We’ve been digging like mad these past two weeks and our fingernails are filthy. Here are the picks we unearthed.
LISTEN
Songs that dig up the dirt
Writing, creating, and sharing music always requires bravery, but these songs add another level of courage—by unmasking injustice.
You can listen to them individually below or as a playlist here.
Nina Simone, “Mississippi Goddam”
Let’s start things off with some scorched-earth criticism from the High Priestess of Soul herself. You got to go with the live version. I always leave the song feeling convicted and cheering with the (I’m guessing mostly white) 1964 audience.
Bob Dylan, “Hurricane”
Being white didn’t stop Dylan from calling bullshit when it came to Rubin “Hurricane” Carter’s wrongful incarceration. It may have taken another ten years, but the attention the song brought to Carter’s situation may have helped bring about his eventual release. So music can help.
Tracy Chapman “Behind the Wall”
Tracy Chapman doesn’t shy away from tough topics. Race, class, sex—they all get their time in the sun of her songwriting skills. This one shines light on a horror often kept in the dark: domestic violence. The story will have you calling a spade a spade—that “domestic” violence is violence, and needs to be addressed with the same seriousness we offord other types of violence. Anything else is sexist, patriarchal propoganda.
Rage Against the Machine, “Maria”
Rage Against the Machine lived up to their name with every release, but this harrowing story of an undocument immigrant making her way from one oppressive environment into another gets to the heart of their message by explaining the band’s rage through story. If you’re able to deny the injustice the song describes after listening to it, where’s your soul at?
Phoebe Bridgers, “Motion Sickness”
This one requires a little more backstory than the others, but it also offers a personal kind of dirt that bears representation here.
Before becoming one of the reigning queens of indie, Phoebe Bridgers found herself in an abusive relationship with a much older and more established artist, Ryan Adams. After getting out from under his thumb, Bridgers wrote this song and had the bravery to speak publicly about what it referred to.
Sometimes, I wonder if she’s tired of being identified with this part of her life, but that feeling never takes away from her power or the song’s. I hope she doesn’t mind me bringing it up again here.
-AK
WATCH
A documentary about actual dirt
Agriculture. It isn’t sexy. It’s hard work. And the people who do it are up against some inconceivably large forces—weather and climate change, corporate greed, outdated government regulation—basically all the Big Bad Wolves of our time. For decades, desperate farmers have been pushed toward techniques that make these problems worse, but a growing movement within the food production industry—regenerative farming—plans to change that trajectory.

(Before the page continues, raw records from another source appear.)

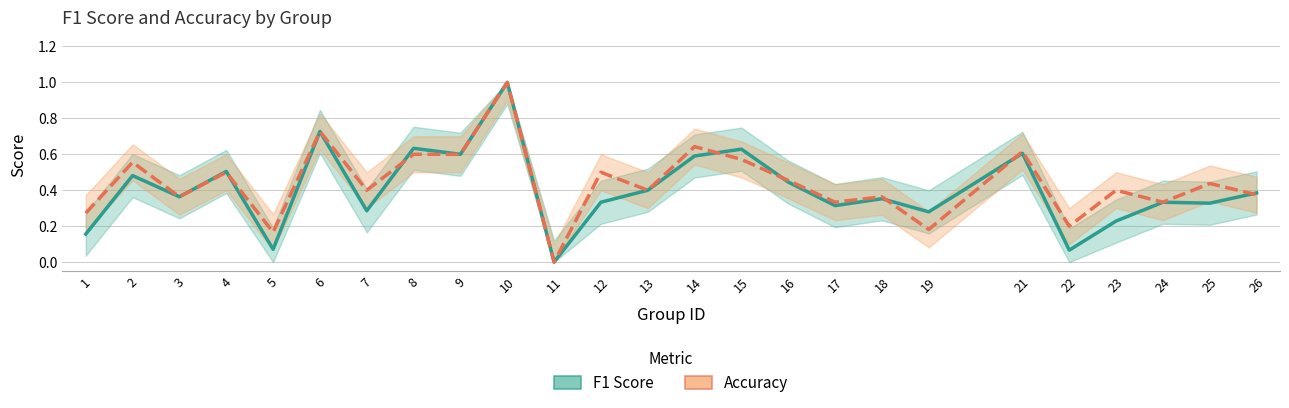

Is the value of f1 at 9 greater than the value of accuracy at 14?

No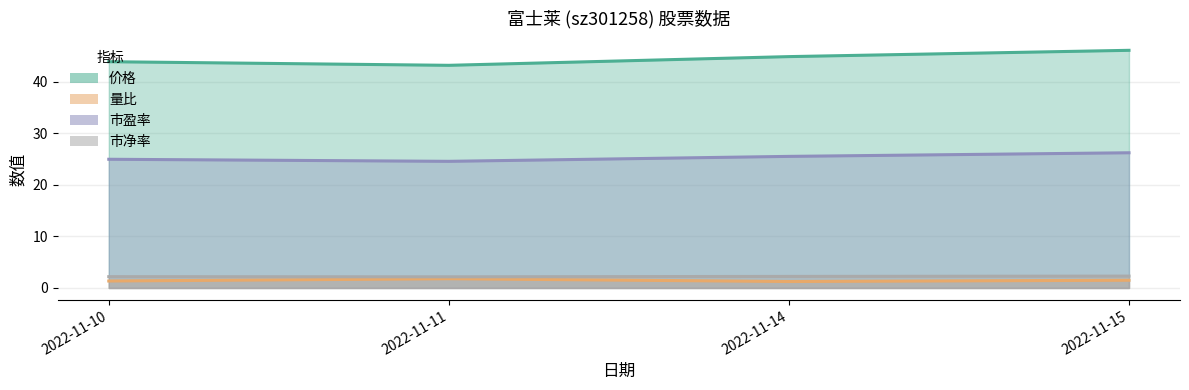

Reading right to left, list all the values displayed in this chart.

价格: 2022-11-15=46.1	2022-11-14=44.9	2022-11-11=43.2	2022-11-10=43.9
量比: 2022-11-15=1.5	2022-11-14=1.2	2022-11-11=1.8	2022-11-10=1.4
市盈率: 2022-11-15=26.2	2022-11-14=25.5	2022-11-11=24.6	2022-11-10=25.0
市净率: 2022-11-15=2.3	2022-11-14=2.2	2022-11-11=2.2	2022-11-10=2.2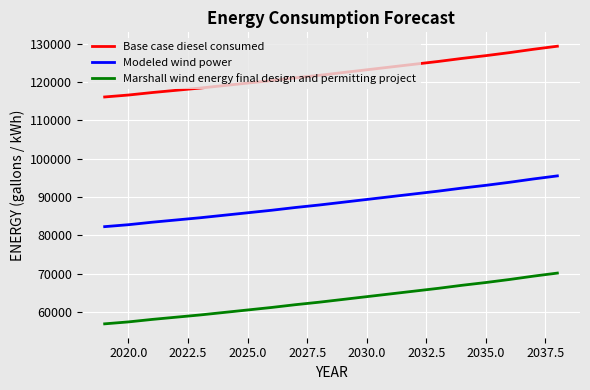

Which series has the largest total across all categories?

Base case diesel consumed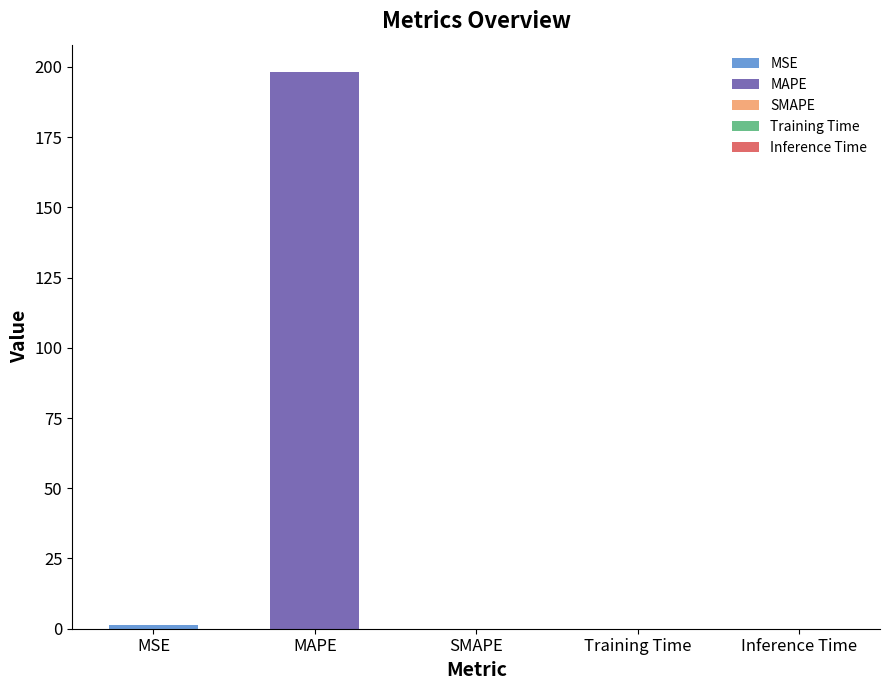

Count the number of categories in the chart.

5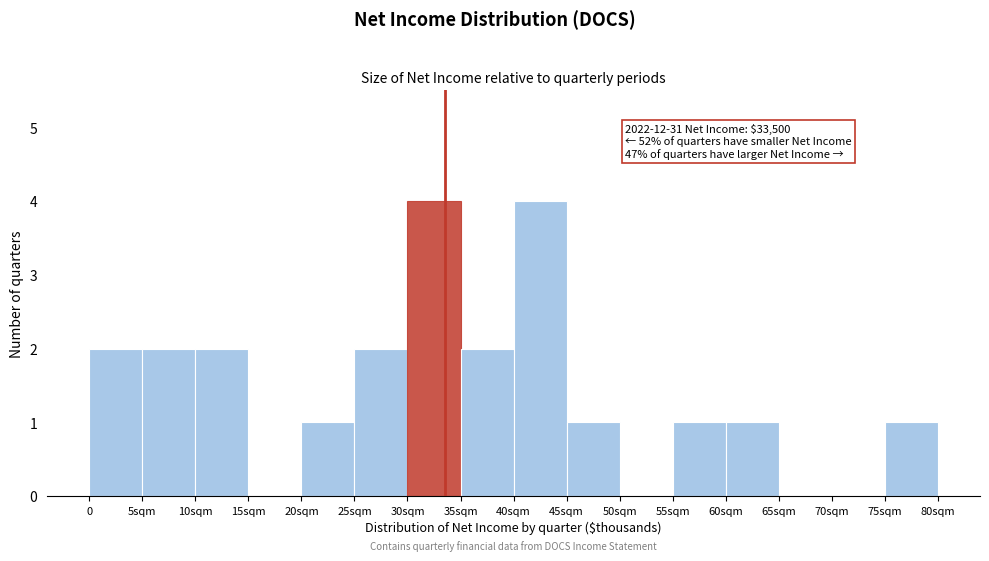

Reading left to right, what are all the values shown in this chart?

0=2	5sqm=2	10sqm=2	15sqm=0	20sqm=1	25sqm=2	30sqm=4	35sqm=2	40sqm=4	45sqm=1	50sqm=0	55sqm=1	60sqm=1	65sqm=0	70sqm=0	75sqm=1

With the help of Netflix, Kiss the Ground introduced the idea of regenerative farming to mainstream audiences in 2020. The film might oversimplify things a little, but the general concept—that traditional, “no-till,” biodiverse farming practices can turn food production from a climate-change problem into part of the solution—still holds. It’s well worth the hour-and-a-half running-time.
-AK
In the mood for more earthy entertainment?
Check out these previous editions of Ponytail Picks
READ
A novel that digs up the dirt by digging up dirt
Not exactly a hidden gem sort of pick, at least in my part of the world, but I couldn’t resist plugging this classic novel by the versatile Louis Sachar (see a tribute I did to another one of his works in Ponytail Picks #14 - Class).
The dirt in Holes, unsurprisingly, is being dug up, in both the literal and metaphorical sense. Stanley Yelnats and the other boys at the youth detention camp at Camp Green Lake have to dig one big hole every day as a cruel punishment for the misdemeanors of their past. It’s backbreaking work and with bloody, blistered hands Stanley remarks to himself in the midst of his first hole that it “felt like he was digging his own grave” (38).
But is punishment the only reason for their digging? The life stuff that makes up our earth holds remnants of many past lives gone by, so what secrets lie beneath the sun-hardened surface at Camp Green Lake? “One thing was certain” for Stanley, after a found object in the dirt prompted their superiors to organize a concentrated digging effort at the spot of the discovery, “They weren’t just digging to ‘build character.’ They were definitely looking for something” (71).
Sachar smoothly shifts between past and present stories as he slowly unearths the truth of what happened at the lake one hundred and ten years ago and Stanley discovers what signs of those times were left behind in the dirt.
-JB
The soil has been tilled. We’ll see you in a couple weeks as we harvest another crop of picks, this time on the theme of
hair.*
*Thanks to devoted readers Adriel Brandt and Amran Gowani for suggesting this theme!
Very cool! Thrilled that you're doing this.
Great start with Nina Simone. Thanks!